● Information given:

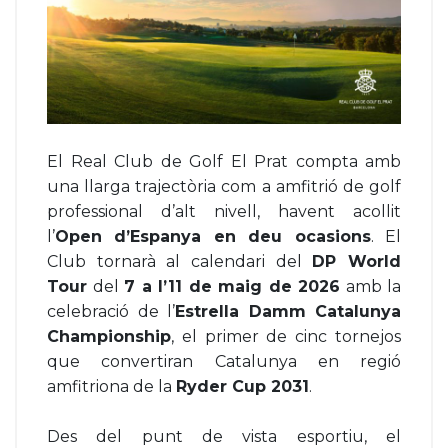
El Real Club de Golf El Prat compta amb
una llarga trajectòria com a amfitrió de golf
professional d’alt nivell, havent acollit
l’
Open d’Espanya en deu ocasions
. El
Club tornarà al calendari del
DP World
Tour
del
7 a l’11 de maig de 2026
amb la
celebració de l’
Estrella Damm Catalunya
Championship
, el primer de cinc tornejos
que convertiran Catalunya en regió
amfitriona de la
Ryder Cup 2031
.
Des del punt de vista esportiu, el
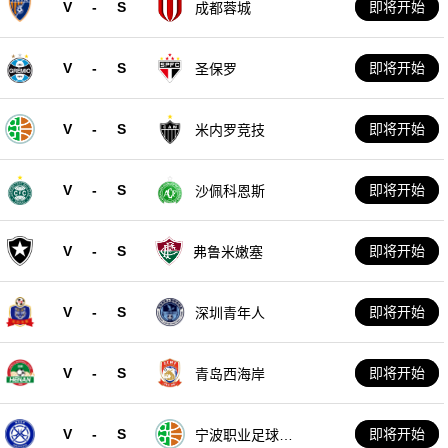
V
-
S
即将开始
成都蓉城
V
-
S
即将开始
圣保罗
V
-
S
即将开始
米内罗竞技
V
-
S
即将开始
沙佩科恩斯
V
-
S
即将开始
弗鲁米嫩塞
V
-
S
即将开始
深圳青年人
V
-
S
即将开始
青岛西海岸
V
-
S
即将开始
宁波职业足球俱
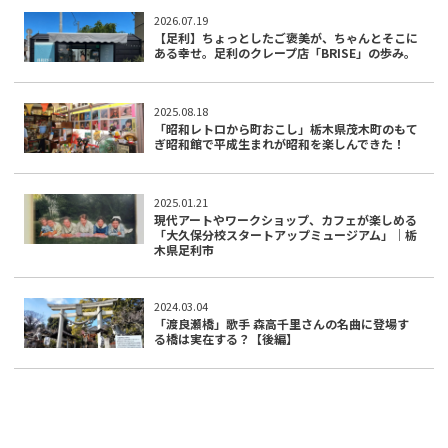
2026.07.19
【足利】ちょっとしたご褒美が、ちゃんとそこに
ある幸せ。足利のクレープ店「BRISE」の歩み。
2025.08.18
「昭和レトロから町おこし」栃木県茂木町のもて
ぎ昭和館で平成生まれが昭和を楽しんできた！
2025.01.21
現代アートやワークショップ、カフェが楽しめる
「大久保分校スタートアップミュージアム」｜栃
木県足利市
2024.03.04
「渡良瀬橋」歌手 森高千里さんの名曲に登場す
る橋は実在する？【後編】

● What this task involves: The entire listing above, minus its pictures, should be copied out exactly.

● Task output:
El Real Club de Golf El Prat compta amb
una llarga trajectòria com a amfitrió de golf
professional d’alt nivell, havent acollit
l’
Open d’Espanya en deu ocasions
. El
Club tornarà al calendari del
DP World
Tour
del
7 a l’11 de maig de 2026
amb la
celebració de l’
Estrella Damm Catalunya
Championship
, el primer de cinc tornejos
que convertiran Catalunya en regió
amfitriona de la
Ryder Cup 2031
.
Des del punt de vista esportiu, el
V
-
S
即将开始
成都蓉城
V
-
S
即将开始
圣保罗
V
-
S
即将开始
米内罗竞技
V
-
S
即将开始
沙佩科恩斯
V
-
S
即将开始
弗鲁米嫩塞
V
-
S
即将开始
深圳青年人
V
-
S
即将开始
青岛西海岸
V
-
S
即将开始
宁波职业足球俱
2026.07.19
【足利】ちょっとしたご褒美が、ちゃんとそこに
ある幸せ。足利のクレープ店「BRISE」の歩み。
2025.08.18
「昭和レトロから町おこし」栃木県茂木町のもて
ぎ昭和館で平成生まれが昭和を楽しんできた！
2025.01.21
現代アートやワークショップ、カフェが楽しめる
「大久保分校スタートアップミュージアム」｜栃
木県足利市
2024.03.04
「渡良瀬橋」歌手 森高千里さんの名曲に登場す
る橋は実在する？【後編】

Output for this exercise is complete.